小心翼翼地锁好门,还下意识地拉了拉,确保门已锁牢,这才转身走向电梯。
电梯缓缓上升,到达上一层后。
胡怜馨看着家门口的人影,忍不住轻声喊道:“回来了啊。”
夏平正准备输入密码,听到声音转头看去,脸上浮现出一抹笑意,问道:“你在楼下吗?”“刚刚保洁才弄完。”说着,胡怜馨朝夏平走去。
夏平顺势搂住她的肩膀,输入密码,两人一同走进家门。
平日里较为空闲,楼下马曼林房子经常需要做保洁,夏平将这个任务交给了她。
胡怜馨倒也十分乐意接受,觉得这能让自己的生活充实一些。
走进客厅,从冰箱里拿出一瓶水,胡怜馨递给夏平,随后在他身旁坐下。
“新闻我看了,好多都在说你。”胡怜馨歪着头,看向夏平说道。
夏平喝了口水,脸上露出疑惑的神情,问道:“什么新闻?”
胡怜馨接过他手中的水瓶,耐心解释道:“就是那个《一念关山》的发布会呀”
听到这个,夏平无奈地叹了口气,说道:“又有什么新闻,我都没接受采访。”
看着他一脸无奈的模样,胡怜馨伸出手环住他的脖子:“毕竟你现在可是有自己粉丝的名人啦。”说起这个,夏平不禁感到一阵无语。

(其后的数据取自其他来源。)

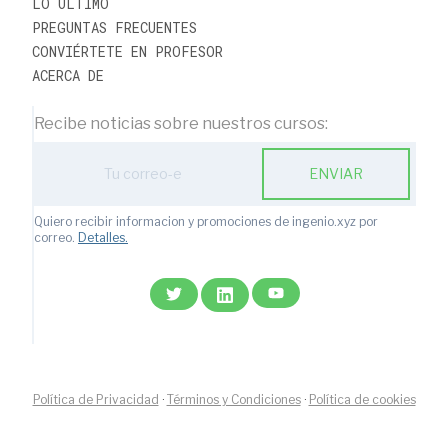
LO ÚLTIMO
PREGUNTAS FRECUENTES
CONVIÉRTETE EN PROFESOR
ACERCA DE
Recibe noticias sobre nuestros cursos:
ENVIAR
Quiero recibir informacion y promociones de ingenio.xyz por
correo.
Detalles.
Política de Privacidad
·
Términos y Condiciones
·
Política de cookies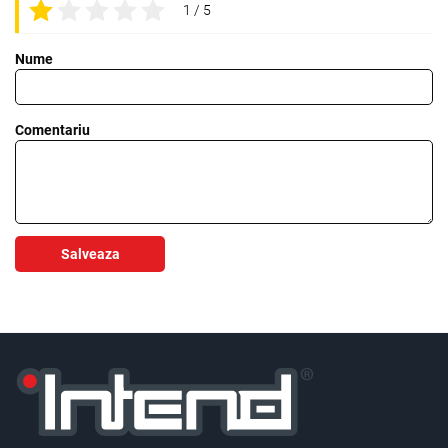
1 / 5
Nume
Comentariu
Salveaza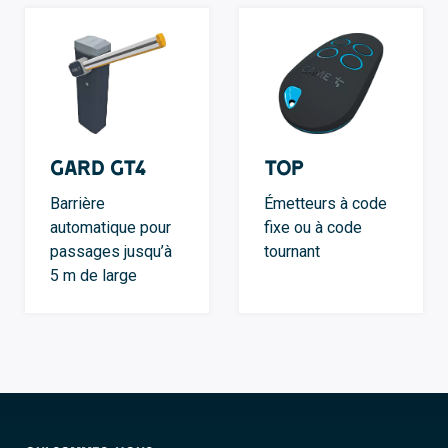
GARD GT4
TOP
Barrière
Émetteurs à code
automatique pour
fixe ou à code
passages jusqu’à
tournant
5 m de large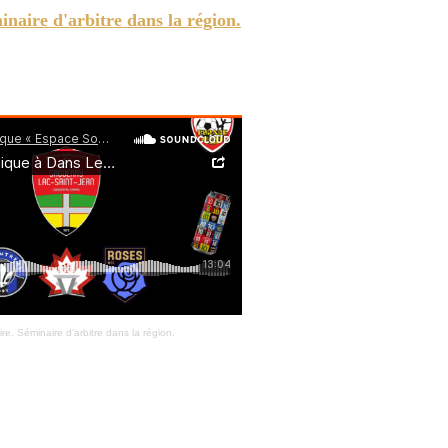
naire d'arbitre dans la région.
canadien. Premier match de l'histoire à domicile pour les Roses de Montréal. Les
upe des Champions Concacaf.
e. Séminaire d'arbitre dans la région.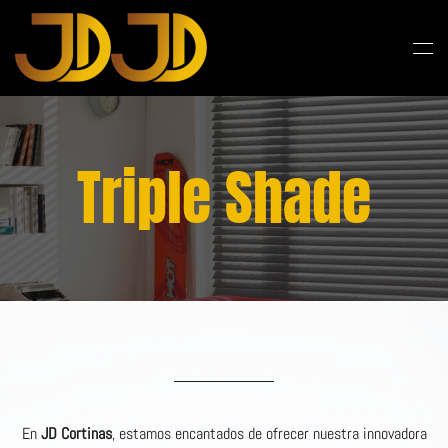
Skip to main content
Triple Shade
En
JD Cortinas
, estamos encantados de ofrecer nuestra innovadora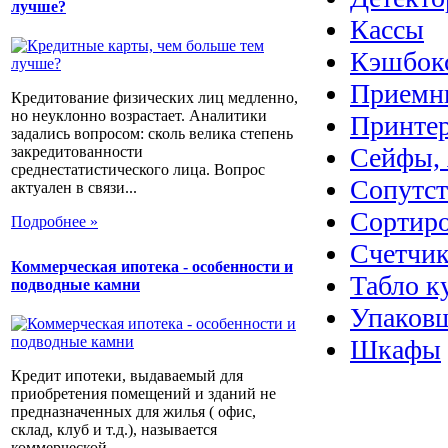
лучше?
Кассы
Кэшбок
Приемн
Кредитование физических лиц медленно,
но неуклонно возрастает. Аналитики
Принте
задались вопросом: сколь велика степень
Сейфы, 
закредитованности
среднестатистического лица. Вопрос
Сопутс
актуален в связи...
Сортир
Подробнее »
Счетчик
Коммерческая ипотека - особенности и
Табло к
подводные камни
Упаковщ
Шкафы
Кредит ипотеки, выдаваемый для
приобретения помещений и зданий не
предназначенных для жилья ( офис,
склад, клуб и т.д.), называется
коммерческой...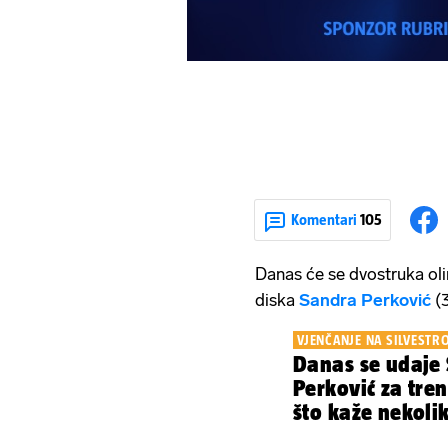
Komentari
105
Danas će se dvostruka oli
diska
Sandra Perković
(3
VJENČANJE NA SILVESTR
Danas se udaje
Perković za tren
što kaže nekolik
vjenčanja...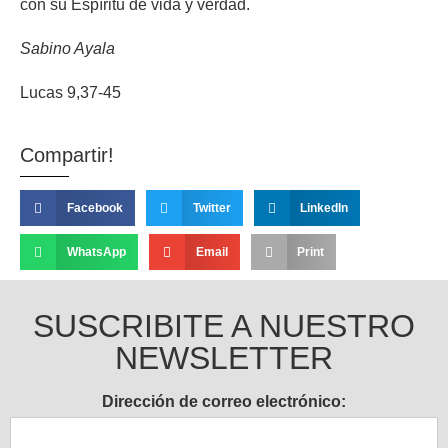
con su Espíritu de vida y verdad.
Sabino Ayala
Lucas 9,37-45
Compartir!
Facebook
Twitter
LinkedIn
WhatsApp
Email
Print
SUSCRIBITE A NUESTRO
NEWSLETTER
Dirección de correo electrónico: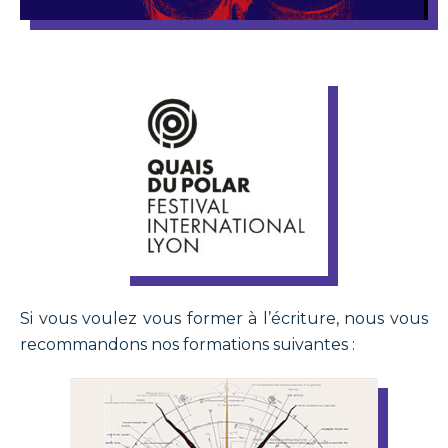
Si vous voulez vous former à l’écriture, nous vous
recommandons nos formations suivantes :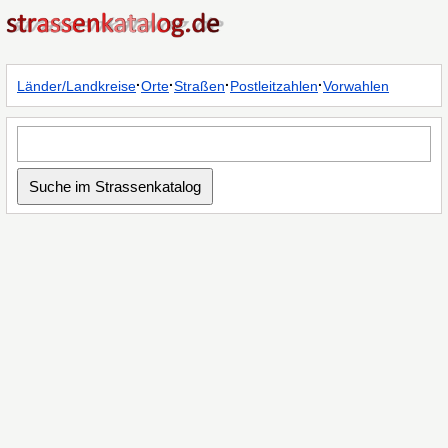
·
·
·
·
Länder/Landkreise
Orte
Straßen
Postleitzahlen
Vorwahlen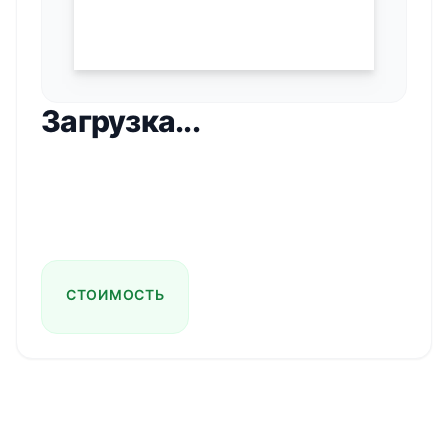
Загрузка...
СТОИМОСТЬ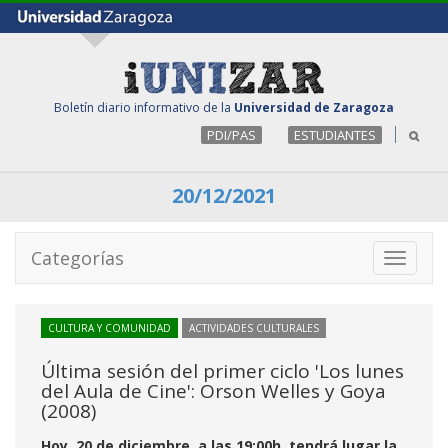
Boletín diario informativo de la
Universidad de Zaragoza
PDI/PAS
ESTUDIANTES
20/12/2021
Categorías
Toggle
navigati
CULTURA Y COMUNIDAD
ACTIVIDADES CULTURALES
Última sesión del primer ciclo 'Los lunes
del Aula de Cine': Orson Welles y Goya
(2008)
Hoy, 20 de diciembre, a las 19:00h, tendrá lugar la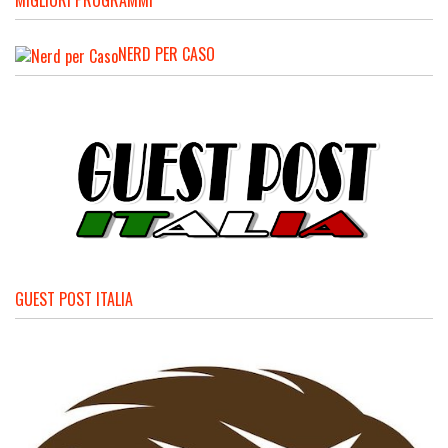
MIGLIORI PROGRAMMI
NERD PER CASO
GUEST POST ITALIA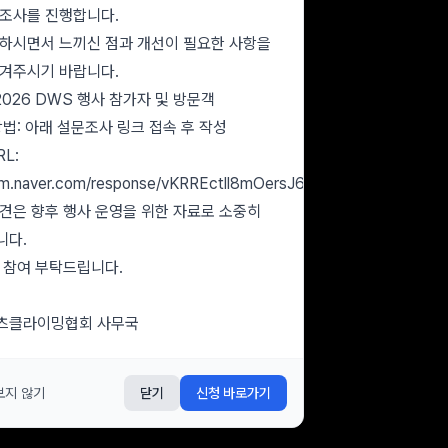
조사를 진행합니다.
하시면서 느끼신 점과 개선이 필요한 사항을
겨주시기 바랍니다.
2026 DWS 행사 참가자 및 방문객
방법: 아래 설문조사 링크 접속 후 작성
L:
orm.naver.com/response/vKRREctll8mOersJ6uKZUw
견은 향후 행사 운영을 위한 자료로 소중히
니다.
 참여 부탁드립니다.
츠클라이밍협회 사무국
보지 않기
닫기
신청 바로가기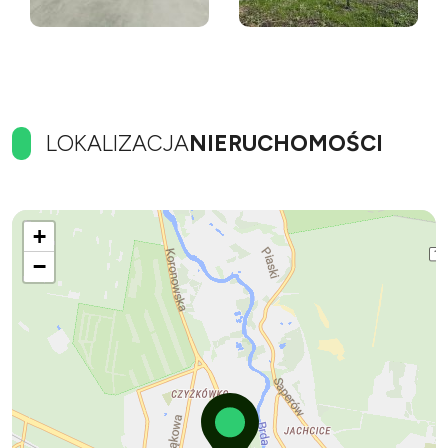
LOKALIZACJA
NIERUCHOMOŚCI
+
−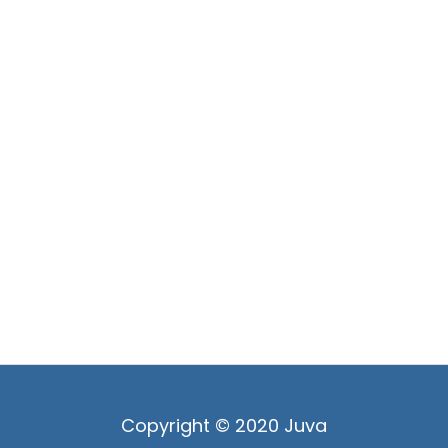
Copyright © 2020 Juva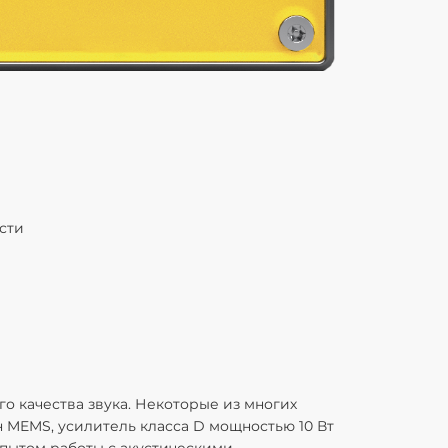
АУДИО
Качество звук
сти
Качество звук
Мощность SPL 
Мощность SPL 
Мощность SPL
Шумоподавлен
Шумоподавлен
Шумоподавле
Кодеки: G.711,
о качества звука. Некоторые из многих
Диапазон часто
 MEMS, усилитель класса D мощностью 10 Вт
Аудиотехнол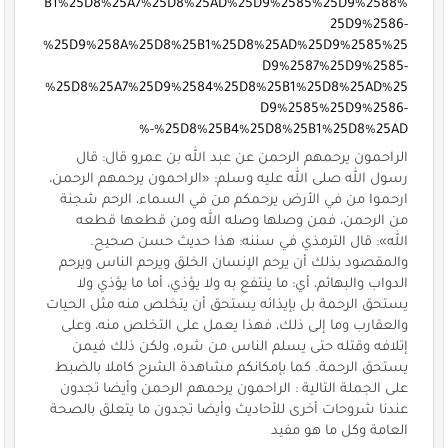
B1%25D8%25A7%25D8%25AD%25D9%2585%25D9%2588%
25D9%2586-
%25D9%258A%25D8%25B1%25D8%25AD%25D9%2585%25
D9%2587%25D9%2585-
%25D8%25A7%25D9%2584%25D8%25B1%25D8%25AD%25
D9%2585%25D9%2586-
%25D8%25B4%25D8%25B1%25D8%25AD-%
الراحمون يرحمهم الرحمن عن عبد الله بن عمرو قال: قال
رسول الله صلى الله عليه وسلم: «الراحمون يرحمهم الرحمن،
ارحموا من في الأرض يرحمكم من في السماء، الرحم شجنة
من الرحمن، فمن وصلها وصله الله ومن قطعها قطعه
الله»: قال الترمذي في سننه: هذا حديث حسن صحيح.
والمقصود بذلك أن يرحم الإنسان الخلق ويرحم الناس ويرحم
الدواب والبهائم، أي: ما ينتفع به ولا يؤذي، أما ما يؤذي ولا
يستحق الرحمة بل بإيذائه يستحق أن يتخلص منه مثل الحيات
والعقارب وما إلى ذلك، فهذا يعمل على التخلص منه، وعلى
إتلافه وقتله حتى يسلم الناس من شره، ولكن ذلك فيمن
يستحق الرحمة. كما بإمكانكم مشاهدة الشرح كاملا بالضبط
على الجملة التالية : الراحمون يرحمهم الرحمن وأيضا تجدون
عندنا شروحات أخرى للأحاديث وأيضا تجدون ما يتعلق بالصحة
العامة وكل ما هو مفيد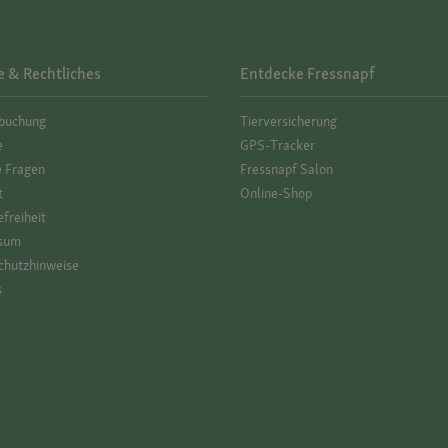
e & Rechtliches
Entdecke Fressnapf
­buchung
Tierversicherung
e
GPS-Tracker
e Fragen
Fressnapf Salon
t
Online-Shop
efreiheit
sum
hutz­hinweise
s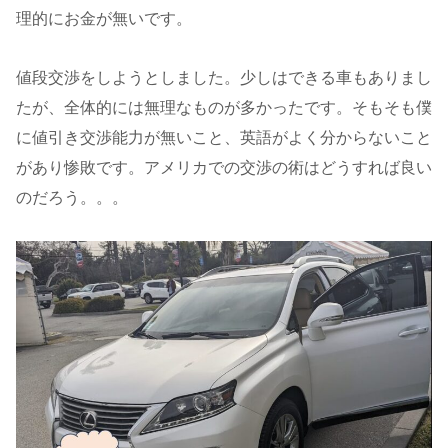
理的にお金が無いです。
値段交渉をしようとしました。少しはできる車もありまし
たが、全体的には無理なものが多かったです。そもそも僕
に値引き交渉能力が無いこと、英語がよく分からないこと
があり惨敗です。アメリカでの交渉の術はどうすれば良い
のだろう。。。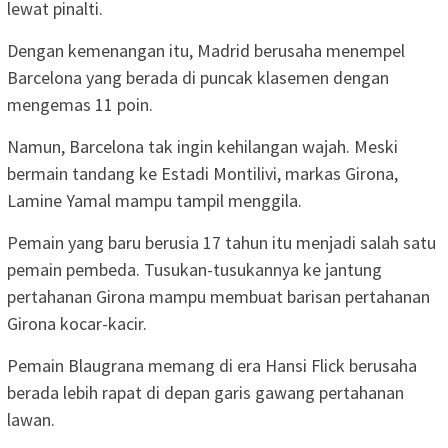
lewat pinalti.
Dengan kemenangan itu, Madrid berusaha menempel
Barcelona yang berada di puncak klasemen dengan
mengemas 11 poin.
Namun, Barcelona tak ingin kehilangan wajah. Meski
bermain tandang ke Estadi Montilivi, markas Girona,
Lamine Yamal mampu tampil menggila.
Pemain yang baru berusia 17 tahun itu menjadi salah satu
pemain pembeda. Tusukan-tusukannya ke jantung
pertahanan Girona mampu membuat barisan pertahanan
Girona kocar-kacir.
Pemain Blaugrana memang di era Hansi Flick berusaha
berada lebih rapat di depan garis gawang pertahanan
lawan.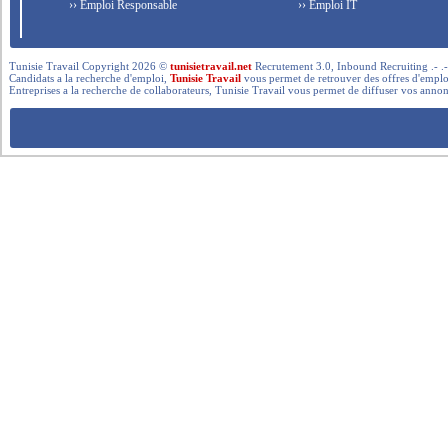
›› Emploi Responsable
›› Emploi IT
Tunisie Travail Copyright 2026 ©
tunisietravail.net
Recrutement 3.0, Inbound Recruiting .- .-.. --- 
Candidats a la recherche d'emploi,
Tunisie Travail
vous permet de retrouver des offres d'emploi 
Entreprises a la recherche de collaborateurs, Tunisie Travail vous permet de diffuser vos annon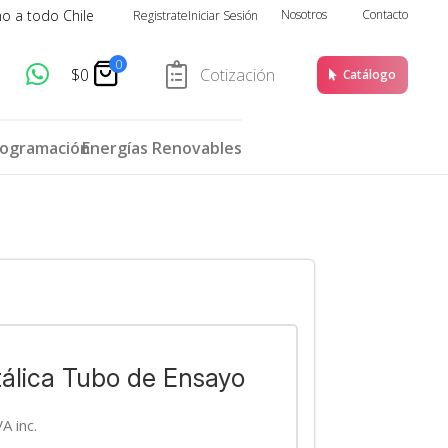
ho a todo Chile
Nosotros
Contacto
Registrate
Iniciar Sesión
0
$
0
Cotización
Catálogo
rogramación
Energías Renovables
álica Tubo de Ensayo
VA inc.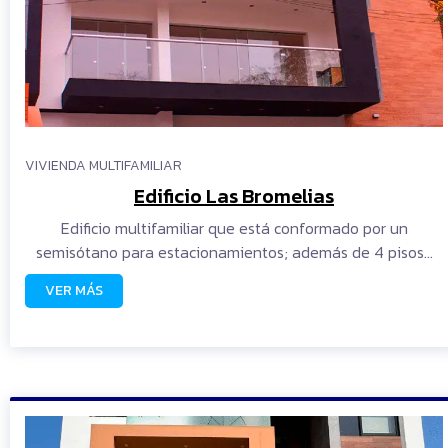
VIVIENDA MULTIFAMILIAR
Edificio Las Bromelias
Edificio multifamiliar que está conformado por un
semisótano para estacionamientos; además de 4 pisos…
VER MÁS
READ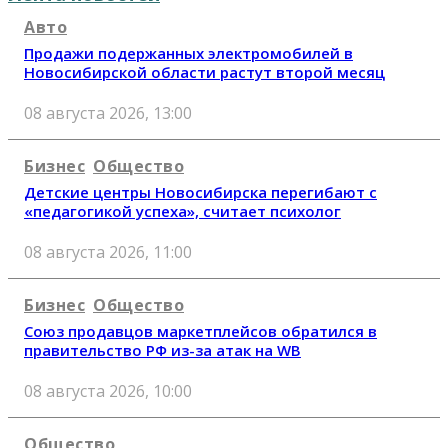
Авто
Продажи подержанных электромобилей в
Новосибирской области растут второй месяц
08 августа 2026, 13:00
Бизнес
Общество
Детские центры Новосибирска перегибают с
«педагогикой успеха», считает психолог
08 августа 2026, 11:00
Бизнес
Общество
Союз продавцов маркетплейсов обратился в
правительство РФ из-за атак на WB
08 августа 2026, 10:00
Общество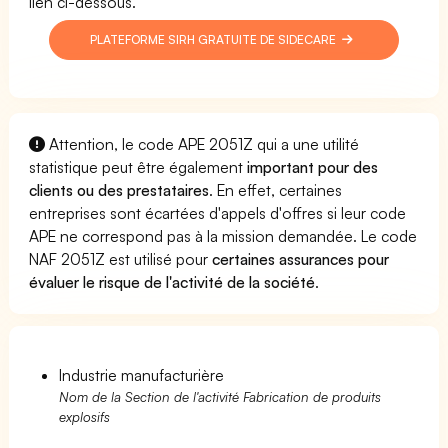
lien ci-dessous.
PLATEFORME SIRH GRATUITE DE SIDECARE
Attention, le code APE 2051Z qui a une utilité
statistique peut être également
important pour des
clients ou des prestataires
. En effet, certaines
entreprises sont écartées d'appels d'offres si leur code
APE ne correspond pas à la mission demandée. Le code
NAF 2051Z est utilisé pour
certaines assurances pour
évaluer le risque de l'activité de la société
.
Industrie manufacturière
Nom de la Section de l'activité Fabrication de produits
explosifs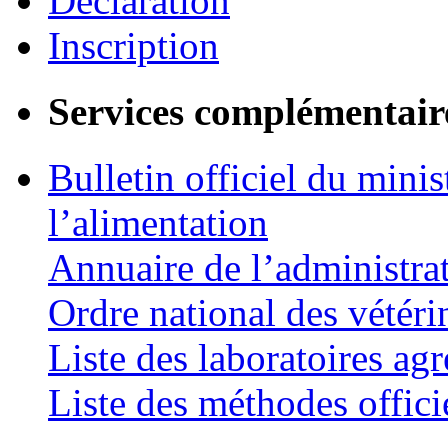
Déclaration
Inscription
Services complémentair
Bulletin officiel du minis
l’alimentation
Annuaire de l’administra
Ordre national des vétéri
Liste des laboratoires agr
Liste des méthodes offici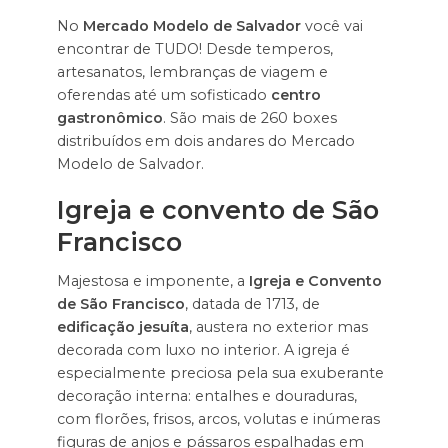
No
Mercado Modelo de Salvador
você vai
encontrar de TUDO! Desde temperos,
artesanatos, lembranças de viagem e
oferendas até um sofisticado
centro
gastronômico
. São mais de 260 boxes
distribuídos em dois andares do Mercado
Modelo de Salvador.
Igreja e convento de São
Francisco
Majestosa e imponente, a
Igreja e Convento
de São Francisco
, datada de 1713, de
edificação jesuíta
, austera no exterior mas
decorada com luxo no interior. A igreja é
especialmente preciosa pela sua exuberante
decoração interna: entalhes e douraduras,
com florões, frisos, arcos, volutas e inúmeras
figuras de anjos e pássaros espalhadas em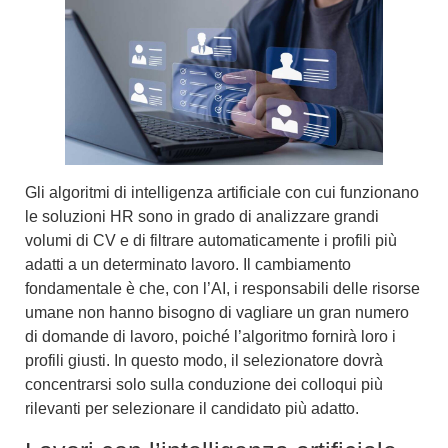
Gli algoritmi di intelligenza artificiale con cui funzionano
le soluzioni HR sono in grado di
analizzare grandi
volumi di CV e di filtrare automaticamente i profili più
adatti a un determinato lavoro
. Il cambiamento
fondamentale è che, con l’AI, i responsabili delle risorse
umane non hanno bisogno di vagliare un gran numero
di domande di lavoro, poiché l’algoritmo fornirà loro i
profili giusti. In questo modo, il selezionatore dovrà
concentrarsi solo sulla conduzione dei colloqui più
rilevanti per selezionare il candidato più adatto.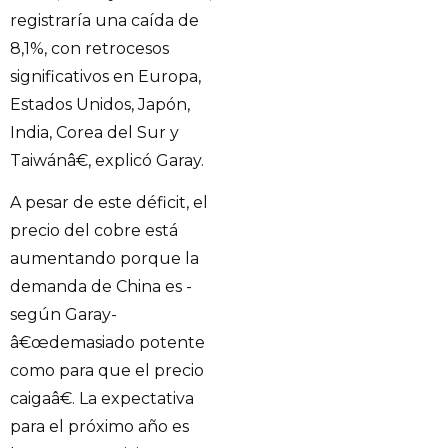
registraría una caída de
8,1%, con retrocesos
significativos en Europa,
Estados Unidos, Japón,
India, Corea del Sur y
Taiwánâ€, explicó Garay.
A pesar de este déficit, el
precio del cobre está
aumentando porque la
demanda de China es -
según Garay-
â€œdemasiado potente
como para que el precio
caigaâ€. La expectativa
para el próximo año es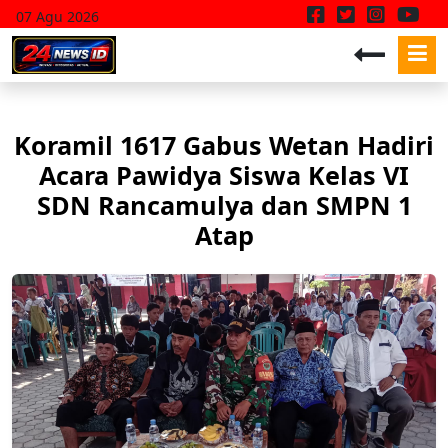
07 Agu 2026
Koramil 1617 Gabus Wetan Hadiri
Acara Pawidya Siswa Kelas VI
SDN Rancamulya dan SMPN 1
Atap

自己的身份公布后,也不知是谁给他建了个粉丝站,里面的人还不少。
甚至还有以他名字命名的贴吧,而贴吧里的内容,大多都是各种炫富帖。
轻拍了拍胡怜馨搭在自己胳膊上的手,夏平转移话题道:“你父母那边怎么说?”
胡怜馨的神情微微一滞,随后故作轻松地说道:“他们都接受了。”
这话夏平不相信,心中明白,事情或许没这么简单,但也没有多问。
只是反手将她搂得更紧,胡怜馨整个人依偎在他的怀里。